[Stored data entries]

**********

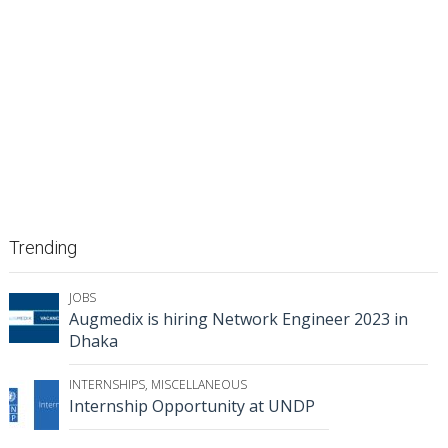
Trending
JOBS
Augmedix is hiring Network Engineer 2023 in
Dhaka
INTERNSHIPS
,
MISCELLANEOUS
Internship Opportunity at UNDP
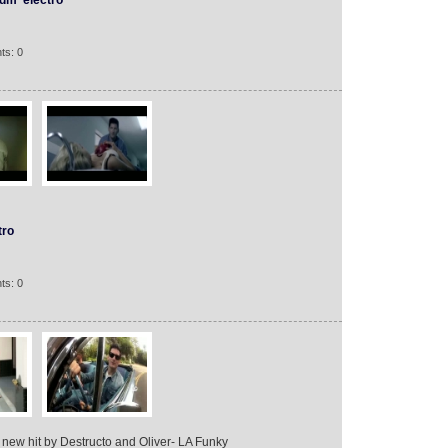
dm
electro
ts: 0
tro
ts: 0
 new hit by Destructo and Oliver- LA Funky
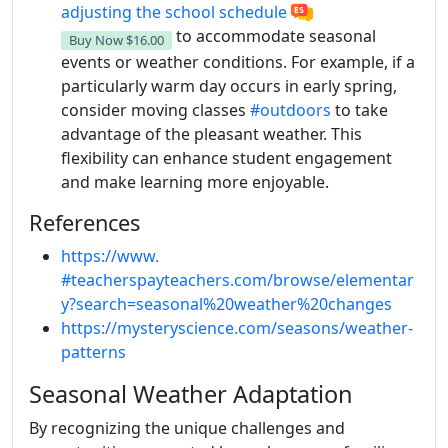
adjusting the school schedule
to accommodate seasonal
Buy Now
$16.00
events or weather conditions. For example, if a
particularly warm day occurs in early spring,
consider moving classes
#outdoors
to take
advantage of the pleasant weather. This
flexibility can enhance student engagement
and make learning more enjoyable.
References
https://www.
#teacherspayteachers.com/browse/elementar
y?search=seasonal%20weather%20changes
https://mysteryscience.com/seasons/weather-
patterns
Seasonal Weather Adaptation
By recognizing the unique challenges and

**********

● **EXERCISE DIRECTIONS**:
Reproduce the text of the material above word for word, leaving out the pictures.

● **ANSWER**:
Trending
JOBS
Augmedix is hiring Network Engineer 2023 in
Dhaka
INTERNSHIPS
,
MISCELLANEOUS
Internship Opportunity at UNDP
dm
electro
ts: 0
tro
ts: 0
 new hit by Destructo and Oliver- LA Funky
adjusting the school schedule
to accommodate seasonal
Buy Now
$16.00
events or weather conditions. For example, if a
particularly warm day occurs in early spring,
consider moving classes
#outdoors
to take
advantage of the pleasant weather. This
flexibility can enhance student engagement
and make learning more enjoyable.
References
https://www.
#teacherspayteachers.com/browse/elementar
y?search=seasonal%20weather%20changes
https://mysteryscience.com/seasons/weather-
patterns
Seasonal Weather Adaptation
By recognizing the unique challenges and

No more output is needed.